Information given:

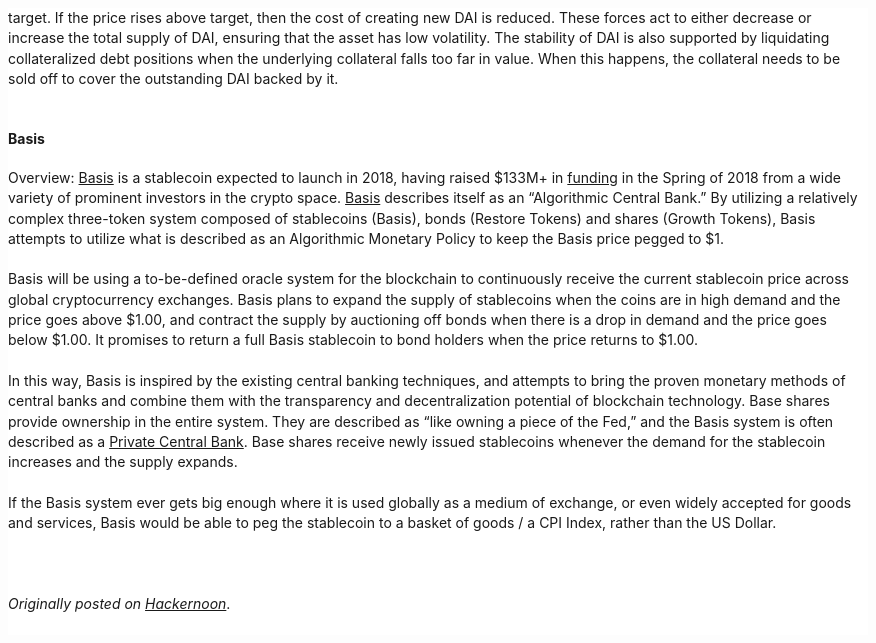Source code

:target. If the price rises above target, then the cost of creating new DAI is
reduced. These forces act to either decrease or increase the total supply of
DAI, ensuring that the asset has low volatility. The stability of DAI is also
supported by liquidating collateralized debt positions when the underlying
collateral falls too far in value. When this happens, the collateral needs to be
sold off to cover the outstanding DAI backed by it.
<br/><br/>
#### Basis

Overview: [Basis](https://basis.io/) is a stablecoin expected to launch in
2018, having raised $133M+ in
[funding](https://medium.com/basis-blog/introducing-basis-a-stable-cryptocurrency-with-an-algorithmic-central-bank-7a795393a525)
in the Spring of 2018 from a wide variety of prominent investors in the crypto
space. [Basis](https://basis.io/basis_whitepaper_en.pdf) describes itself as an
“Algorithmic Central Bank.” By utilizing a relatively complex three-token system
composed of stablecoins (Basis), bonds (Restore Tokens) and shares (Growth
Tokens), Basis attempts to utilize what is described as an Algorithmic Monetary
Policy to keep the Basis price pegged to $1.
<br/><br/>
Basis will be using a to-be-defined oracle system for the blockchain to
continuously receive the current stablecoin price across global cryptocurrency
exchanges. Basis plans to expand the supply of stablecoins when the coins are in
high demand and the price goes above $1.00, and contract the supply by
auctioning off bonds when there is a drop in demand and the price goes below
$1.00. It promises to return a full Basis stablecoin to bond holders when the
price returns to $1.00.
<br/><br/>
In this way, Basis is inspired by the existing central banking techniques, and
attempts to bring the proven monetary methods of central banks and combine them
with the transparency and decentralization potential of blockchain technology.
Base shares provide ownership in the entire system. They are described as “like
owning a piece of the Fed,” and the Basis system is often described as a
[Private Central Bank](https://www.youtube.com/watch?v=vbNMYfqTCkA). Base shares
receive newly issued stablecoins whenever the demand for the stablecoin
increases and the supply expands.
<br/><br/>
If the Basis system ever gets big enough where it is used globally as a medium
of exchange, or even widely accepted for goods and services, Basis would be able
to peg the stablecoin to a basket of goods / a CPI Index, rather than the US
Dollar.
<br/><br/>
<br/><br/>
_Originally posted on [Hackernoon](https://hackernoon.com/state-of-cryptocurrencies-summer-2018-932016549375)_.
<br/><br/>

To-do item:
Each line in the data where the string "cryptocurrency" occurs should be identified and copied.

Response to the task:
[funding](https://medium.com/basis-blog/introducing-basis-a-stable-cryptocurrency-with-an-algorithmic-central-bank-7a795393a525)
continuously receive the current stablecoin price across global cryptocurrency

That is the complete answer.